The definition of command is “an authoritative order.” Even when we use gentle training methods, if we think “commands,” our brains connect to the authoritative definition and we are likely speak in a louder, harsher (commanding!) tone of voice. In contrast, a cue is an invitation to perform a behavior for which your dog can be reinforced with a treat, play, praise, or the opportunity to perform a behavior the dog enjoys. We are far more likely to speak softly and gently when we use “cues.”
Words to avoid
“Command” just one of many words that we force-free trainers avoid. Here are others that interfere with the message of kindness and mutual respect we want to send to our dogs:
- “It.” This word is used to refer to non-living objects. Dogs (and other animals) are living, thinking, feeling beings. Use he, she, him, and her rather than “it” when referring to a dog. When you acknowledge the sentience of non-human animals, you’re likely to treat them better.
- “Breaking.” Breaking evokes force, and we’re not “breaking” anything, we’re “training” – so we use housetraining (not housebreaking) and say we are training desirable behaviors (not breaking bad habits).
- “Obedience.” We want a partnership with our dogs – a happy willingness to offer behaviors we ask for, not their submission to our authority. That’s why we offer good manners training or family dog training rather than “obedience classes.”

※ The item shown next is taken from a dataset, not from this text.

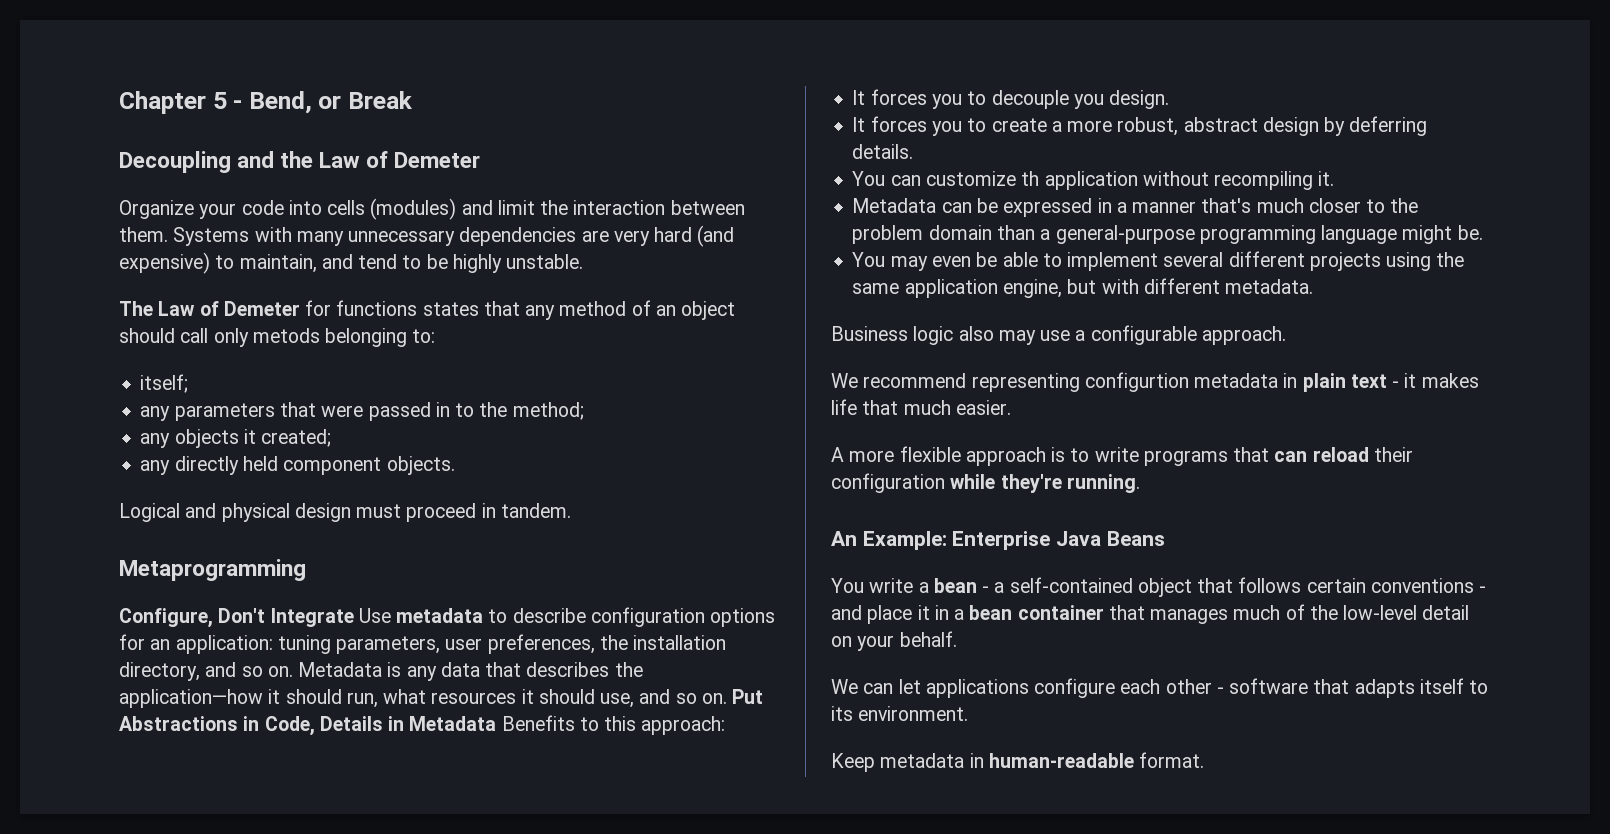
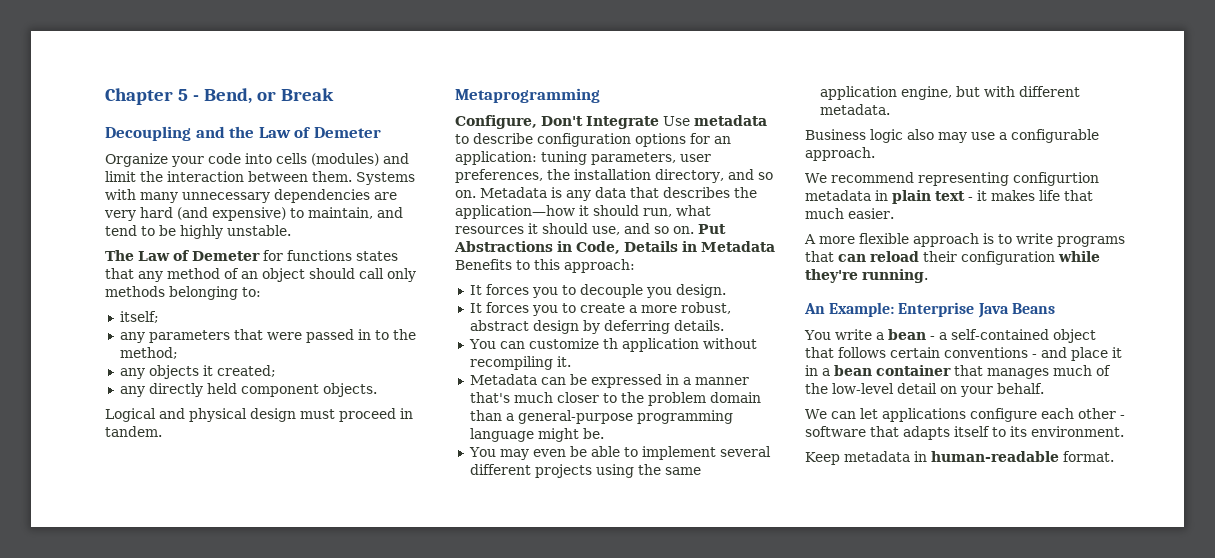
[252,328,320,343] metods -> [105,286,165,297] methods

- “Make.” We don’t “make” our dogs do things. “Make” suggests force and coercion. Instead, we ask our dogs for certain behaviors, invite them, help them, and encourage them.
- “Bad.” Dogs aren’t bad and they don’t do bad things – though occasionally they may do something inappropriate. When we think of them as bad, we give ourselves tacit permission to punish them. But when we frame their behavior as “inappropriate,” we’re more likely to think in terms of management and teaching appropriate behaviors rather than punishment.

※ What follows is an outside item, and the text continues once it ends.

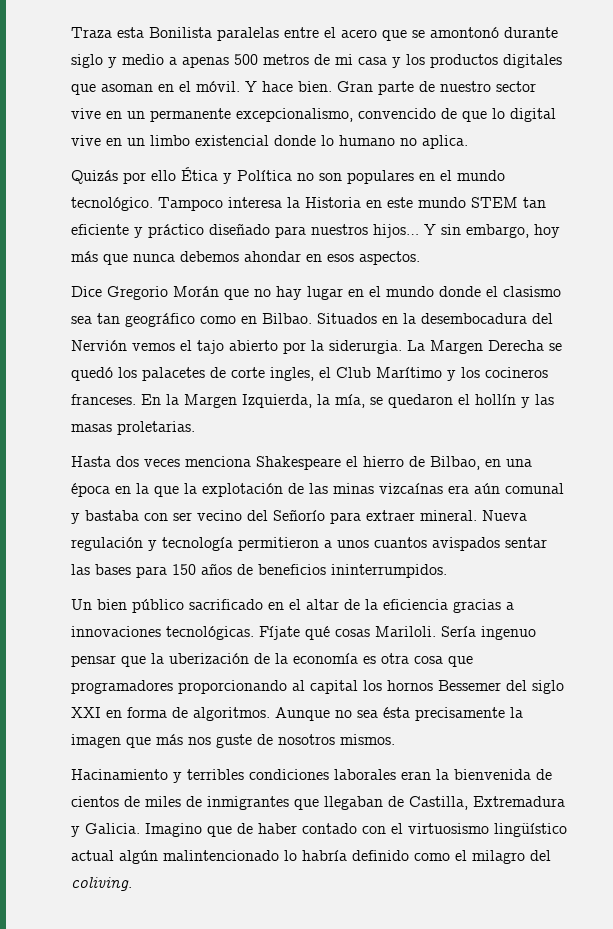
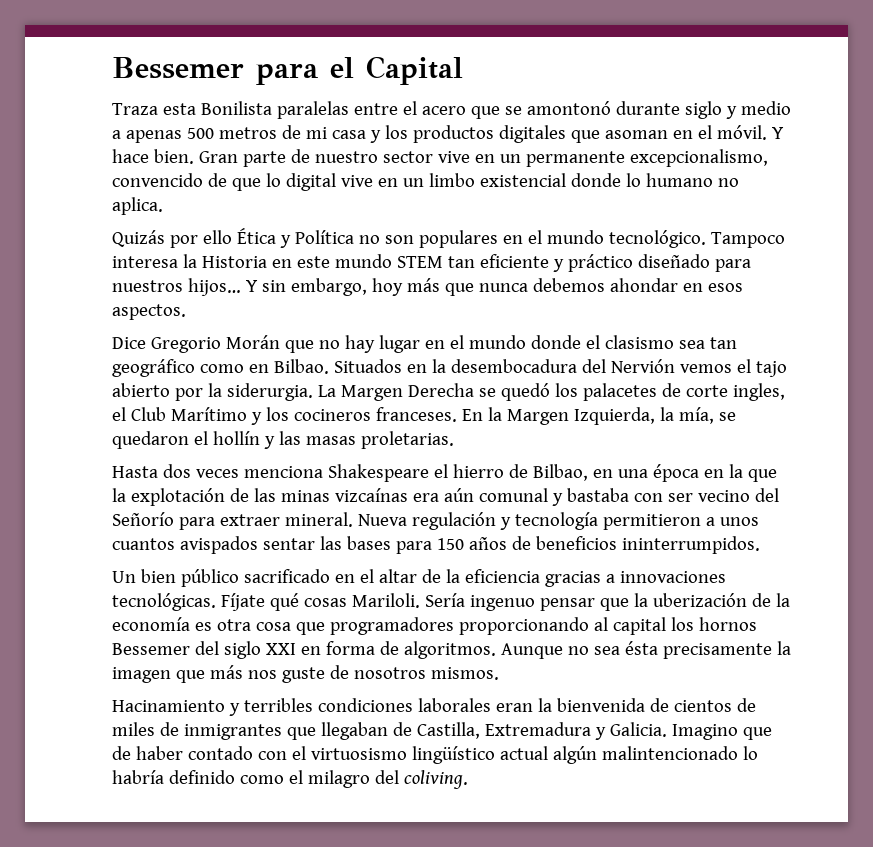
(71, 32) none -> [112,56,463,85] Bessemer para el Capital //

- More pejoratives. I cringe when someone refers to a dog as stupid, stubborn, disobedient, or any other negative adjectives, placing the blame for any unwanted behavior directly on the dog’s shoulders. When a dog doesn’t do what you ask, it’s because she can’t for some reason: she doesn’t understand, she’s too stressed, was distracted, didn’t hear you, is in pain or otherwise physically unable, you haven’t made the consequence of the behavior reinforcing enough, or you haven’t generalized it well (you haven’t trained her!). Figure out why she can’t do it and then help her succeed.
Respectful language
Think carefully about the words you and/or your instructor use to discuss training and your dog. Philosopher and cognitive scientist Daniel Dennett suggests that language lays down the tracks upon which thoughts can travel. Your words connect to your thoughts and influence your behavior. If your words align with your philosophy of creating a kind and nurturing relationship with your dog based on mutual trust and respect, you’re likely to behave accordingly – and you and your dog will be well on your way to achieving that pinnacle.